AIM OF THE TASK:
Please reproduce all of the entries exactly, without omitting any.

AVAILABLE RECORDS:
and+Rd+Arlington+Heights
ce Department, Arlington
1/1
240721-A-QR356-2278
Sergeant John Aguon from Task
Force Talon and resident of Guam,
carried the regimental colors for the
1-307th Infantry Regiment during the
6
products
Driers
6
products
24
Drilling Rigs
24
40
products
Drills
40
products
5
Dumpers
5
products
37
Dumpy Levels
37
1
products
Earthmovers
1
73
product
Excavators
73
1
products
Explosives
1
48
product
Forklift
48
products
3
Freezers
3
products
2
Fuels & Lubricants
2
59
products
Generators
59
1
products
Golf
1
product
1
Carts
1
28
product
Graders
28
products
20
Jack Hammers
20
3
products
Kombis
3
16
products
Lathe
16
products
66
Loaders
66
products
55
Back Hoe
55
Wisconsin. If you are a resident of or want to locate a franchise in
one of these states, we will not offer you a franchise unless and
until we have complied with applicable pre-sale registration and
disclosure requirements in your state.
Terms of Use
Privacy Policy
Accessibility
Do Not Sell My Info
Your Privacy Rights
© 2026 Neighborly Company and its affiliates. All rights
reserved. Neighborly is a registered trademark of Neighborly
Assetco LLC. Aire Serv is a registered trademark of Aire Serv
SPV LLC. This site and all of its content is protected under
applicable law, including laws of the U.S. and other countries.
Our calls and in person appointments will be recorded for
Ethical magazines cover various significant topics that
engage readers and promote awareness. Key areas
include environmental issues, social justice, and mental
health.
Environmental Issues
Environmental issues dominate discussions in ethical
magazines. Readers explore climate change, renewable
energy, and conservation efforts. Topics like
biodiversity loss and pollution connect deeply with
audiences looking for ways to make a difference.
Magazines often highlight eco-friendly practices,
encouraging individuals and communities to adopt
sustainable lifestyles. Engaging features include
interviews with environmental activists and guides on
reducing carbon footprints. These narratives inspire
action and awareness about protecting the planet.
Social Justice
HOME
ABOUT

ANSWER SECTION:
and+Rd+Arlington+Heights
ce Department, Arlington
1/1
240721-A-QR356-2278
Sergeant John Aguon from Task
Force Talon and resident of Guam,
carried the regimental colors for the
1-307th Infantry Regiment during the
6
products
Driers
6
products
24
Drilling Rigs
24
40
products
Drills
40
products
5
Dumpers
5
products
37
Dumpy Levels
37
1
products
Earthmovers
1
73
product
Excavators
73
1
products
Explosives
1
48
product
Forklift
48
products
3
Freezers
3
products
2
Fuels & Lubricants
2
59
products
Generators
59
1
products
Golf
1
product
1
Carts
1
28
product
Graders
28
products
20
Jack Hammers
20
3
products
Kombis
3
16
products
Lathe
16
products
66
Loaders
66
products
55
Back Hoe
55
Wisconsin. If you are a resident of or want to locate a franchise in
one of these states, we will not offer you a franchise unless and
until we have complied with applicable pre-sale registration and
disclosure requirements in your state.
Terms of Use
Privacy Policy
Accessibility
Do Not Sell My Info
Your Privacy Rights
© 2026 Neighborly Company and its affiliates. All rights
reserved. Neighborly is a registered trademark of Neighborly
Assetco LLC. Aire Serv is a registered trademark of Aire Serv
SPV LLC. This site and all of its content is protected under
applicable law, including laws of the U.S. and other countries.
Our calls and in person appointments will be recorded for
Ethical magazines cover various significant topics that
engage readers and promote awareness. Key areas
include environmental issues, social justice, and mental
health.
Environmental Issues
Environmental issues dominate discussions in ethical
magazines. Readers explore climate change, renewable
energy, and conservation efforts. Topics like
biodiversity loss and pollution connect deeply with
audiences looking for ways to make a difference.
Magazines often highlight eco-friendly practices,
encouraging individuals and communities to adopt
sustainable lifestyles. Engaging features include
interviews with environmental activists and guides on
reducing carbon footprints. These narratives inspire
action and awareness about protecting the planet.
Social Justice
HOME
ABOUT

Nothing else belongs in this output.